Essa frase explica muita coisa. É claro, não é gostar muito de qualquer coisa que vai fazer você um nerd. Existe todo um núcleo de gêneros e atividades que estão associadas com a nossa cultura, mas falando do que é nosso: se você gosta muito, bastante mesmo, você é nerd.
Não importa se você tem coleção. Se você sabe de cor o nome de cada personagem e seu histórico. Se você estaria disposto a fazer cosplay. Tudo isso é extra. O que importa é o quanto você gosta e o quanto aquilo define uma parte de quem você é. Que nerds são antissociais, feios, mega-inteligentes, isso são estereótipos. E estereótipos não nos prendem mais. O que importa é o quanto você ama as space operas, as fantasias, os super-heróis, as viagens no tempo. E o espaço que eles ocupam no seu coração.
STAR WARS, TOMB RAIDER E REPRESENTATIVIDADE
Quando sétimo filme de Star Wars saiu, muita gente assumiu que Finn seria o grande protagonista. Claro, o marketing genial da Disney ao mostrá-lo sempre usando sabre de luz colaborou para isso, mas o motivo mais profundo é que nunca antes uma mulher havia protagonizado um filme de Star Wars. Isso por si só já gerou uma confusão: houveram pessoas que REALMENTE promoveram um boicote ao filme. Porque Finn é interpretado por um ator negro (John Boyega).
Parece bem idiota, quando se para pra pensar, que alguém pense “Ei, esse cara é negro. Não vou poder aproveitar meu filme direito porque ele é negro”. Bem, algumas pessoas que acharam isso idiota conseguiram pensar, quando saiu o trailer Rogue One: “Ei, a protagonista é mulher de novo. Não vou poder aproveitar meu filme direito porque ela é uma mulher”.
O que está acontecendo é uma reação quase alérgica à fuga do clichê que é o protagonista homem branco, junto com um retrato não-sexualizado da mulher protagonista. Tudo isso está confundindo quem não é tão mente aberta.
Lara Croft é a eterna ídola do mundo gamer. Mas infelizmente, como muitas mulheres da vida real são obrigadas a fazer, ela não conseguiu isso só com seu carisma e personalidade. Lara usou de seu corpo. Poucos personagens não-pornográficos na história foram tão sexualizados quanto a heroína-britânica. Em 2012, uma versão atualizada de Tomb Raider foi produzida, um recomeço: sem seios gigantescos, sem sex appeal. Só a heroína. Ela ainda não consegue competir com Nathan Drake, um personagem muito semelhante (explorador) da série Uncharted, cujo único sex appeal é seu rosto bonito e sua pose de garanhão.

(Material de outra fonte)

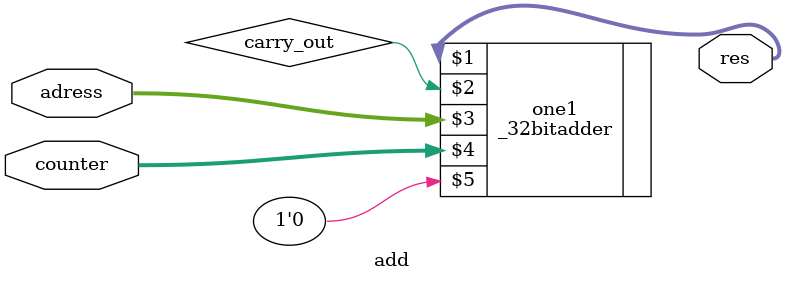
<source format=v>
module add(res, adress,counter);

output [31:0] res;
input [31:0] adress,counter;
wire carry_out;

_32bitadder one1(res, carry_out,adress,counter,1'b0);

endmodule
</source>
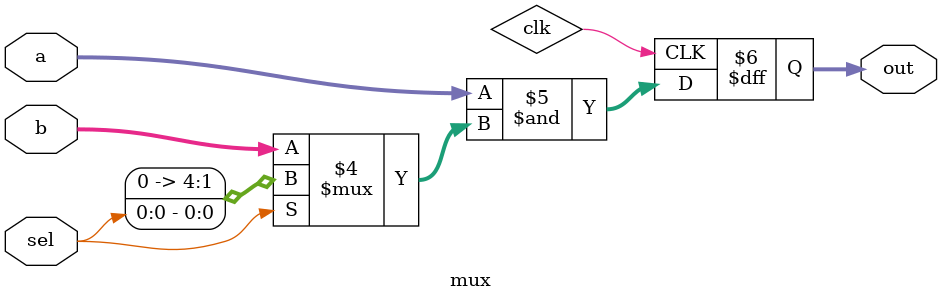
<source format=v>
module mux( 
input [4:0] a, b,
input sel,
output [4:0] out );
// When sel=0, assign a to out. 
// When sel=1, assign b to out.
always @(posedge clk)
  out <= a & (sel == 0 ? b : sel) ;
endmodule

</source>
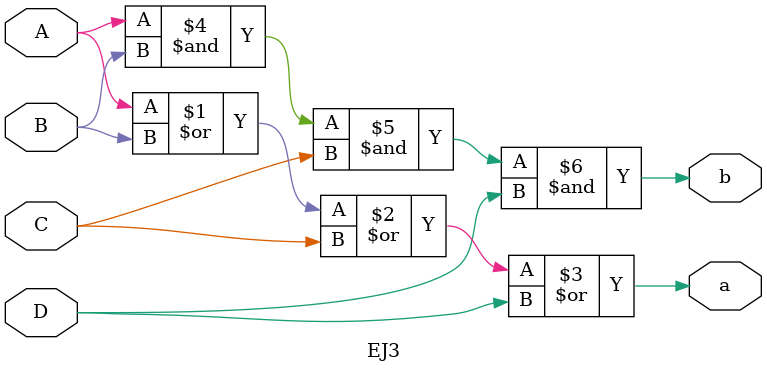
<source format=v>
module EJ3(
     input wire A,B,C,D,
     output wire a,b
    );


    assign a = (A | B | C | D);
    assign b = (A & B & C & D);


endmodule

</source>
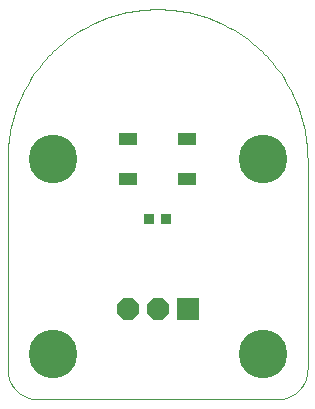
<source format=gts>
G75*
%MOIN*%
%OFA0B0*%
%FSLAX25Y25*%
%IPPOS*%
%LPD*%
%AMOC8*
5,1,8,0,0,1.08239X$1,22.5*
%
%ADD10R,0.03550X0.03550*%
%ADD11OC8,0.07400*%
%ADD12R,0.07400X0.07400*%
%ADD13C,0.00000*%
%ADD14C,0.16211*%
%ADD15R,0.06306X0.03943*%
D10*
X0053847Y0084006D03*
X0059753Y0084006D03*
D11*
X0056800Y0054006D03*
X0046800Y0054006D03*
D12*
X0066800Y0054006D03*
D13*
X0096800Y0024006D02*
X0016800Y0024006D01*
X0016558Y0024009D01*
X0016317Y0024018D01*
X0016076Y0024032D01*
X0015835Y0024053D01*
X0015595Y0024079D01*
X0015355Y0024111D01*
X0015116Y0024149D01*
X0014879Y0024192D01*
X0014642Y0024242D01*
X0014407Y0024297D01*
X0014173Y0024357D01*
X0013941Y0024424D01*
X0013710Y0024495D01*
X0013481Y0024573D01*
X0013254Y0024656D01*
X0013029Y0024744D01*
X0012806Y0024838D01*
X0012586Y0024937D01*
X0012368Y0025042D01*
X0012153Y0025151D01*
X0011940Y0025266D01*
X0011730Y0025386D01*
X0011524Y0025511D01*
X0011320Y0025641D01*
X0011119Y0025776D01*
X0010922Y0025916D01*
X0010728Y0026060D01*
X0010538Y0026209D01*
X0010352Y0026363D01*
X0010169Y0026521D01*
X0009990Y0026683D01*
X0009815Y0026850D01*
X0009644Y0027021D01*
X0009477Y0027196D01*
X0009315Y0027375D01*
X0009157Y0027558D01*
X0009003Y0027744D01*
X0008854Y0027934D01*
X0008710Y0028128D01*
X0008570Y0028325D01*
X0008435Y0028526D01*
X0008305Y0028730D01*
X0008180Y0028936D01*
X0008060Y0029146D01*
X0007945Y0029359D01*
X0007836Y0029574D01*
X0007731Y0029792D01*
X0007632Y0030012D01*
X0007538Y0030235D01*
X0007450Y0030460D01*
X0007367Y0030687D01*
X0007289Y0030916D01*
X0007218Y0031147D01*
X0007151Y0031379D01*
X0007091Y0031613D01*
X0007036Y0031848D01*
X0006986Y0032085D01*
X0006943Y0032322D01*
X0006905Y0032561D01*
X0006873Y0032801D01*
X0006847Y0033041D01*
X0006826Y0033282D01*
X0006812Y0033523D01*
X0006803Y0033764D01*
X0006800Y0034006D01*
X0006800Y0104006D01*
X0006815Y0105224D01*
X0006859Y0106440D01*
X0006933Y0107656D01*
X0007037Y0108869D01*
X0007170Y0110079D01*
X0007333Y0111286D01*
X0007525Y0112488D01*
X0007746Y0113686D01*
X0007996Y0114878D01*
X0008275Y0116063D01*
X0008583Y0117241D01*
X0008920Y0118411D01*
X0009285Y0119573D01*
X0009678Y0120725D01*
X0010099Y0121868D01*
X0010548Y0122999D01*
X0011024Y0124120D01*
X0011528Y0125229D01*
X0012058Y0126325D01*
X0012615Y0127408D01*
X0013198Y0128477D01*
X0013806Y0129531D01*
X0014441Y0130571D01*
X0015100Y0131594D01*
X0015784Y0132602D01*
X0016493Y0133592D01*
X0017225Y0134565D01*
X0017981Y0135519D01*
X0018760Y0136455D01*
X0019561Y0137372D01*
X0020385Y0138269D01*
X0021230Y0139145D01*
X0022096Y0140001D01*
X0022983Y0140836D01*
X0023890Y0141648D01*
X0024816Y0142438D01*
X0025762Y0143206D01*
X0026725Y0143950D01*
X0027707Y0144670D01*
X0028706Y0145367D01*
X0029721Y0146039D01*
X0030753Y0146686D01*
X0031800Y0147307D01*
X0032862Y0147903D01*
X0033938Y0148473D01*
X0035027Y0149017D01*
X0036130Y0149533D01*
X0037245Y0150023D01*
X0038371Y0150486D01*
X0039508Y0150921D01*
X0040656Y0151328D01*
X0041813Y0151707D01*
X0042979Y0152058D01*
X0044153Y0152380D01*
X0045335Y0152674D01*
X0046524Y0152939D01*
X0047718Y0153174D01*
X0048918Y0153381D01*
X0050123Y0153558D01*
X0051331Y0153706D01*
X0052543Y0153824D01*
X0053758Y0153913D01*
X0054974Y0153973D01*
X0056191Y0154002D01*
X0057409Y0154002D01*
X0058626Y0153973D01*
X0059842Y0153913D01*
X0061057Y0153824D01*
X0062269Y0153706D01*
X0063477Y0153558D01*
X0064682Y0153381D01*
X0065882Y0153174D01*
X0067076Y0152939D01*
X0068265Y0152674D01*
X0069447Y0152380D01*
X0070621Y0152058D01*
X0071787Y0151707D01*
X0072944Y0151328D01*
X0074092Y0150921D01*
X0075229Y0150486D01*
X0076355Y0150023D01*
X0077470Y0149533D01*
X0078573Y0149017D01*
X0079662Y0148473D01*
X0080738Y0147903D01*
X0081800Y0147307D01*
X0082847Y0146686D01*
X0083879Y0146039D01*
X0084894Y0145367D01*
X0085893Y0144670D01*
X0086875Y0143950D01*
X0087838Y0143206D01*
X0088784Y0142438D01*
X0089710Y0141648D01*
X0090617Y0140836D01*
X0091504Y0140001D01*
X0092370Y0139145D01*
X0093215Y0138269D01*
X0094039Y0137372D01*
X0094840Y0136455D01*
X0095619Y0135519D01*
X0096375Y0134565D01*
X0097107Y0133592D01*
X0097816Y0132602D01*
X0098500Y0131594D01*
X0099159Y0130571D01*
X0099794Y0129531D01*
X0100402Y0128477D01*
X0100985Y0127408D01*
X0101542Y0126325D01*
X0102072Y0125229D01*
X0102576Y0124120D01*
X0103052Y0122999D01*
X0103501Y0121868D01*
X0103922Y0120725D01*
X0104315Y0119573D01*
X0104680Y0118411D01*
X0105017Y0117241D01*
X0105325Y0116063D01*
X0105604Y0114878D01*
X0105854Y0113686D01*
X0106075Y0112488D01*
X0106267Y0111286D01*
X0106430Y0110079D01*
X0106563Y0108869D01*
X0106667Y0107656D01*
X0106741Y0106440D01*
X0106785Y0105224D01*
X0106800Y0104006D01*
X0106800Y0034006D01*
X0106797Y0033764D01*
X0106788Y0033523D01*
X0106774Y0033282D01*
X0106753Y0033041D01*
X0106727Y0032801D01*
X0106695Y0032561D01*
X0106657Y0032322D01*
X0106614Y0032085D01*
X0106564Y0031848D01*
X0106509Y0031613D01*
X0106449Y0031379D01*
X0106382Y0031147D01*
X0106311Y0030916D01*
X0106233Y0030687D01*
X0106150Y0030460D01*
X0106062Y0030235D01*
X0105968Y0030012D01*
X0105869Y0029792D01*
X0105764Y0029574D01*
X0105655Y0029359D01*
X0105540Y0029146D01*
X0105420Y0028936D01*
X0105295Y0028730D01*
X0105165Y0028526D01*
X0105030Y0028325D01*
X0104890Y0028128D01*
X0104746Y0027934D01*
X0104597Y0027744D01*
X0104443Y0027558D01*
X0104285Y0027375D01*
X0104123Y0027196D01*
X0103956Y0027021D01*
X0103785Y0026850D01*
X0103610Y0026683D01*
X0103431Y0026521D01*
X0103248Y0026363D01*
X0103062Y0026209D01*
X0102872Y0026060D01*
X0102678Y0025916D01*
X0102481Y0025776D01*
X0102280Y0025641D01*
X0102076Y0025511D01*
X0101870Y0025386D01*
X0101660Y0025266D01*
X0101447Y0025151D01*
X0101232Y0025042D01*
X0101014Y0024937D01*
X0100794Y0024838D01*
X0100571Y0024744D01*
X0100346Y0024656D01*
X0100119Y0024573D01*
X0099890Y0024495D01*
X0099659Y0024424D01*
X0099427Y0024357D01*
X0099193Y0024297D01*
X0098958Y0024242D01*
X0098721Y0024192D01*
X0098484Y0024149D01*
X0098245Y0024111D01*
X0098005Y0024079D01*
X0097765Y0024053D01*
X0097524Y0024032D01*
X0097283Y0024018D01*
X0097042Y0024009D01*
X0096800Y0024006D01*
D14*
X0091800Y0039006D03*
X0091800Y0104006D03*
X0021800Y0104006D03*
X0021800Y0039006D03*
D15*
X0046957Y0097313D03*
X0046957Y0110699D03*
X0066643Y0110699D03*
X0066643Y0097313D03*
M02*

</source>
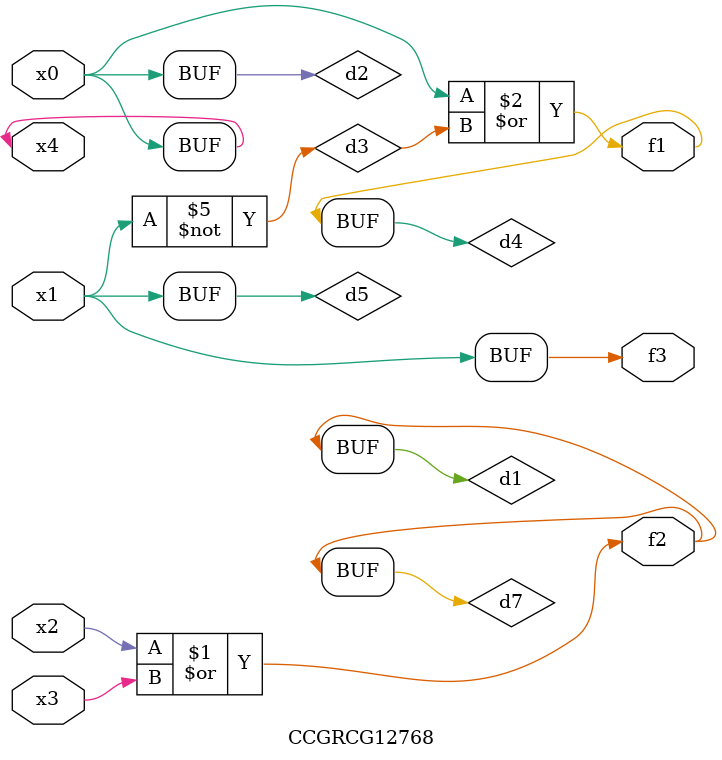
<source format=v>
module CCGRCG12768(
	input x0, x1, x2, x3, x4,
	output f1, f2, f3
);

	wire d1, d2, d3, d4, d5, d6, d7;

	or (d1, x2, x3);
	buf (d2, x0, x4);
	not (d3, x1);
	or (d4, d2, d3);
	not (d5, d3);
	nand (d6, d1, d3);
	or (d7, d1);
	assign f1 = d4;
	assign f2 = d7;
	assign f3 = d5;
endmodule

</source>
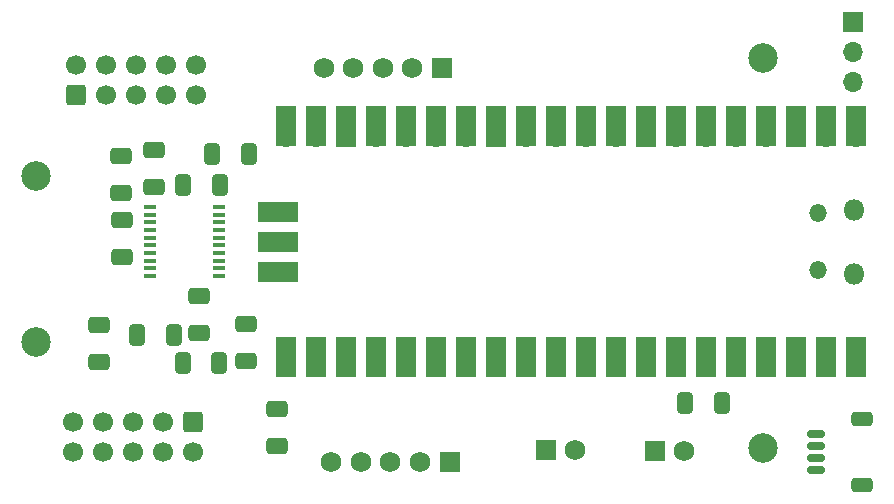
<source format=gbr>
%TF.GenerationSoftware,KiCad,Pcbnew,7.0.1-1.fc37*%
%TF.CreationDate,2023-03-22T21:56:34-05:00*%
%TF.ProjectId,main_board,6d61696e-5f62-46f6-9172-642e6b696361,rev?*%
%TF.SameCoordinates,Original*%
%TF.FileFunction,Soldermask,Top*%
%TF.FilePolarity,Negative*%
%FSLAX46Y46*%
G04 Gerber Fmt 4.6, Leading zero omitted, Abs format (unit mm)*
G04 Created by KiCad (PCBNEW 7.0.1-1.fc37) date 2023-03-22 21:56:34*
%MOMM*%
%LPD*%
G01*
G04 APERTURE LIST*
G04 Aperture macros list*
%AMRoundRect*
0 Rectangle with rounded corners*
0 $1 Rounding radius*
0 $2 $3 $4 $5 $6 $7 $8 $9 X,Y pos of 4 corners*
0 Add a 4 corners polygon primitive as box body*
4,1,4,$2,$3,$4,$5,$6,$7,$8,$9,$2,$3,0*
0 Add four circle primitives for the rounded corners*
1,1,$1+$1,$2,$3*
1,1,$1+$1,$4,$5*
1,1,$1+$1,$6,$7*
1,1,$1+$1,$8,$9*
0 Add four rect primitives between the rounded corners*
20,1,$1+$1,$2,$3,$4,$5,0*
20,1,$1+$1,$4,$5,$6,$7,0*
20,1,$1+$1,$6,$7,$8,$9,0*
20,1,$1+$1,$8,$9,$2,$3,0*%
G04 Aperture macros list end*
%ADD10R,1.750000X1.750000*%
%ADD11C,1.750000*%
%ADD12RoundRect,0.250000X0.650000X-0.412500X0.650000X0.412500X-0.650000X0.412500X-0.650000X-0.412500X0*%
%ADD13C,2.500000*%
%ADD14RoundRect,0.150000X0.625000X-0.150000X0.625000X0.150000X-0.625000X0.150000X-0.625000X-0.150000X0*%
%ADD15RoundRect,0.250000X0.650000X-0.350000X0.650000X0.350000X-0.650000X0.350000X-0.650000X-0.350000X0*%
%ADD16RoundRect,0.250000X0.412500X0.650000X-0.412500X0.650000X-0.412500X-0.650000X0.412500X-0.650000X0*%
%ADD17RoundRect,0.250000X-0.650000X0.412500X-0.650000X-0.412500X0.650000X-0.412500X0.650000X0.412500X0*%
%ADD18RoundRect,0.250000X-0.412500X-0.650000X0.412500X-0.650000X0.412500X0.650000X-0.412500X0.650000X0*%
%ADD19R,1.000000X0.400000*%
%ADD20RoundRect,0.250000X0.600000X-0.600000X0.600000X0.600000X-0.600000X0.600000X-0.600000X-0.600000X0*%
%ADD21C,1.700000*%
%ADD22RoundRect,0.250000X-0.600000X0.600000X-0.600000X-0.600000X0.600000X-0.600000X0.600000X0.600000X0*%
%ADD23O,1.800000X1.800000*%
%ADD24O,1.500000X1.500000*%
%ADD25O,1.700000X1.700000*%
%ADD26R,1.700000X3.500000*%
%ADD27R,1.700000X1.700000*%
%ADD28R,3.500000X1.700000*%
G04 APERTURE END LIST*
D10*
%TO.C,J12*%
X62741601Y-60228297D03*
D11*
X60241601Y-60228297D03*
X57741601Y-60228297D03*
X55241601Y-60228297D03*
X52741601Y-60228297D03*
%TD*%
D12*
%TO.C,C1*%
X34974595Y-42808775D03*
X34974595Y-39683775D03*
%TD*%
D13*
%TO.C,REF\u002A\u002A*%
X89250000Y-59000000D03*
%TD*%
D14*
%TO.C,J7*%
X93797278Y-60831647D03*
X93797278Y-59831647D03*
X93797278Y-58831647D03*
X93797278Y-57831647D03*
D15*
X97672278Y-62131647D03*
X97672278Y-56531647D03*
%TD*%
D10*
%TO.C,J8*%
X62095641Y-26831617D03*
D11*
X59595641Y-26831617D03*
X57095641Y-26831617D03*
X54595641Y-26831617D03*
X52095641Y-26831617D03*
%TD*%
D12*
%TO.C,R22*%
X34941117Y-37399900D03*
X34941117Y-34274900D03*
%TD*%
D16*
%TO.C,R24*%
X39381889Y-49463968D03*
X36256889Y-49463968D03*
%TD*%
D12*
%TO.C,R1*%
X41498529Y-49269604D03*
X41498529Y-46144604D03*
%TD*%
D13*
%TO.C,REF\u002A\u002A*%
X89250000Y-26000000D03*
%TD*%
D17*
%TO.C,R25*%
X37700231Y-33772249D03*
X37700231Y-36897249D03*
%TD*%
D12*
%TO.C,C2*%
X45483465Y-51617759D03*
X45483465Y-48492759D03*
%TD*%
D10*
%TO.C,J5*%
X80107542Y-59228823D03*
D11*
X82607542Y-59228823D03*
%TD*%
D16*
%TO.C,R23*%
X43275680Y-36744807D03*
X40150680Y-36744807D03*
%TD*%
D12*
%TO.C,R27*%
X33093697Y-51727027D03*
X33093697Y-48602027D03*
%TD*%
D18*
%TO.C,R26*%
X42672555Y-34153418D03*
X45797555Y-34153418D03*
%TD*%
%TO.C,C5*%
X40138282Y-51788156D03*
X43263282Y-51788156D03*
%TD*%
D13*
%TO.C,REF\u002A\u002A*%
X27736213Y-50000000D03*
%TD*%
D19*
%TO.C,U1*%
X43209358Y-44457010D03*
X43209358Y-43807010D03*
X43209358Y-43157010D03*
X43209358Y-42507010D03*
X43209358Y-41857010D03*
X43209358Y-41207010D03*
X43209358Y-40557010D03*
X43209358Y-39907010D03*
X43209358Y-39257010D03*
X43209358Y-38607010D03*
X37409358Y-38607010D03*
X37409358Y-39257010D03*
X37409358Y-39907010D03*
X37409358Y-40557010D03*
X37409358Y-41207010D03*
X37409358Y-41857010D03*
X37409358Y-42507010D03*
X37409358Y-43157010D03*
X37409358Y-43807010D03*
X37409358Y-44457010D03*
%TD*%
D16*
%TO.C,C3*%
X85822069Y-55189997D03*
X82697069Y-55189997D03*
%TD*%
D20*
%TO.C,J10*%
X31081671Y-29113830D03*
D21*
X31081671Y-26573830D03*
X33621671Y-29113830D03*
X33621671Y-26573830D03*
X36161671Y-29113830D03*
X36161671Y-26573830D03*
X38701671Y-29113830D03*
X38701671Y-26573830D03*
X41241671Y-29113830D03*
X41241671Y-26573830D03*
%TD*%
D10*
%TO.C,J3*%
X70905936Y-59166929D03*
D11*
X73405936Y-59166929D03*
%TD*%
D22*
%TO.C,J9*%
X41027765Y-56779055D03*
D21*
X41027765Y-59319055D03*
X38487765Y-56779055D03*
X38487765Y-59319055D03*
X35947765Y-56779055D03*
X35947765Y-59319055D03*
X33407765Y-56779055D03*
X33407765Y-59319055D03*
X30867765Y-56779055D03*
X30867765Y-59319055D03*
%TD*%
D17*
%TO.C,C6*%
X48162538Y-55746620D03*
X48162538Y-58871620D03*
%TD*%
D23*
%TO.C,U2*%
X97000000Y-38825114D03*
D24*
X93970000Y-39125114D03*
X93970000Y-43975114D03*
D23*
X97000000Y-44275114D03*
D25*
X97130000Y-32660114D03*
D26*
X97130000Y-31760114D03*
D25*
X94590000Y-32660114D03*
D26*
X94590000Y-31760114D03*
D27*
X92050000Y-32660114D03*
D26*
X92050000Y-31760114D03*
D25*
X89510000Y-32660114D03*
D26*
X89510000Y-31760114D03*
D25*
X86970000Y-32660114D03*
D26*
X86970000Y-31760114D03*
D25*
X84430000Y-32660114D03*
D26*
X84430000Y-31760114D03*
D25*
X81890000Y-32660114D03*
D26*
X81890000Y-31760114D03*
D27*
X79350000Y-32660114D03*
D26*
X79350000Y-31760114D03*
D25*
X76810000Y-32660114D03*
D26*
X76810000Y-31760114D03*
D25*
X74270000Y-32660114D03*
D26*
X74270000Y-31760114D03*
D25*
X71730000Y-32660114D03*
D26*
X71730000Y-31760114D03*
D25*
X69190000Y-32660114D03*
D26*
X69190000Y-31760114D03*
D27*
X66650000Y-32660114D03*
D26*
X66650000Y-31760114D03*
D25*
X64110000Y-32660114D03*
D26*
X64110000Y-31760114D03*
D25*
X61570000Y-32660114D03*
D26*
X61570000Y-31760114D03*
D25*
X59030000Y-32660114D03*
D26*
X59030000Y-31760114D03*
D25*
X56490000Y-32660114D03*
D26*
X56490000Y-31760114D03*
D27*
X53950000Y-32660114D03*
D26*
X53950000Y-31760114D03*
D25*
X51410000Y-32660114D03*
D26*
X51410000Y-31760114D03*
D25*
X48870000Y-32660114D03*
D26*
X48870000Y-31760114D03*
D25*
X48870000Y-50440114D03*
D26*
X48870000Y-51340114D03*
D25*
X51410000Y-50440114D03*
D26*
X51410000Y-51340114D03*
D27*
X53950000Y-50440114D03*
D26*
X53950000Y-51340114D03*
D25*
X56490000Y-50440114D03*
D26*
X56490000Y-51340114D03*
D25*
X59030000Y-50440114D03*
D26*
X59030000Y-51340114D03*
D25*
X61570000Y-50440114D03*
D26*
X61570000Y-51340114D03*
D25*
X64110000Y-50440114D03*
D26*
X64110000Y-51340114D03*
D27*
X66650000Y-50440114D03*
D26*
X66650000Y-51340114D03*
D25*
X69190000Y-50440114D03*
D26*
X69190000Y-51340114D03*
D25*
X71730000Y-50440114D03*
D26*
X71730000Y-51340114D03*
D25*
X74270000Y-50440114D03*
D26*
X74270000Y-51340114D03*
D25*
X76810000Y-50440114D03*
D26*
X76810000Y-51340114D03*
D27*
X79350000Y-50440114D03*
D26*
X79350000Y-51340114D03*
D25*
X81890000Y-50440114D03*
D26*
X81890000Y-51340114D03*
D25*
X84430000Y-50440114D03*
D26*
X84430000Y-51340114D03*
D25*
X86970000Y-50440114D03*
D26*
X86970000Y-51340114D03*
D25*
X89510000Y-50440114D03*
D26*
X89510000Y-51340114D03*
D27*
X92050000Y-50440114D03*
D26*
X92050000Y-51340114D03*
D25*
X94590000Y-50440114D03*
D26*
X94590000Y-51340114D03*
D25*
X97130000Y-50440114D03*
D26*
X97130000Y-51340114D03*
D25*
X49100000Y-39010114D03*
D28*
X48200000Y-39010114D03*
D27*
X49100000Y-41550114D03*
D28*
X48200000Y-41550114D03*
D25*
X49100000Y-44090114D03*
D28*
X48200000Y-44090114D03*
%TD*%
D13*
%TO.C,REF\u002A\u002A*%
X27736213Y-36000000D03*
%TD*%
D27*
%TO.C,J1*%
X96916842Y-22939838D03*
D25*
X96916842Y-25479838D03*
X96916842Y-28019838D03*
%TD*%
M02*

</source>
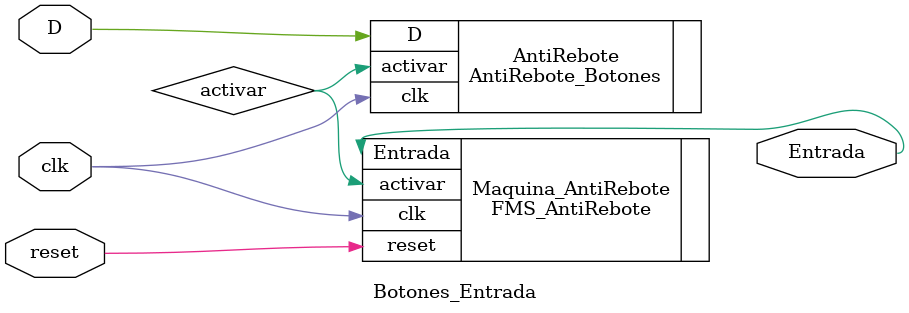
<source format=v>
`timescale 1ns / 1ps
module Botones_Entrada(
	input clk,reset,D,
	output Entrada
    );

FMS_AntiRebote Maquina_AntiRebote (
    .activar(activar), 
    .clk(clk), 
    .reset(reset), 
    .Entrada(Entrada)
    );

AntiRebote_Botones AntiRebote (
    .D(D), 
    .clk(clk), 
    .activar(activar)
    );

endmodule

</source>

Star Wars Battlefront II vai trazer um modo campanha com mais uma protagonista feminina, e é de se esperar que essa tendência se espalhe. Precisamos dessa representatividade, porque nerds não são só homens. E não tem nada de extraordinário ou de fetiche em ser mulher e ser nerd. Assim como um cara nerd, uma garota nerd está simplesmente sendo quem ela é. E ela tem todo o direito de se espelhar em alguém como ela. Assim como negros, latinos, asiáticos, gays, lésbicas, bissexuais, transexuais. Nerds não estão entre esses. Estão englobando todos. Somos todos. E queremos nos ver.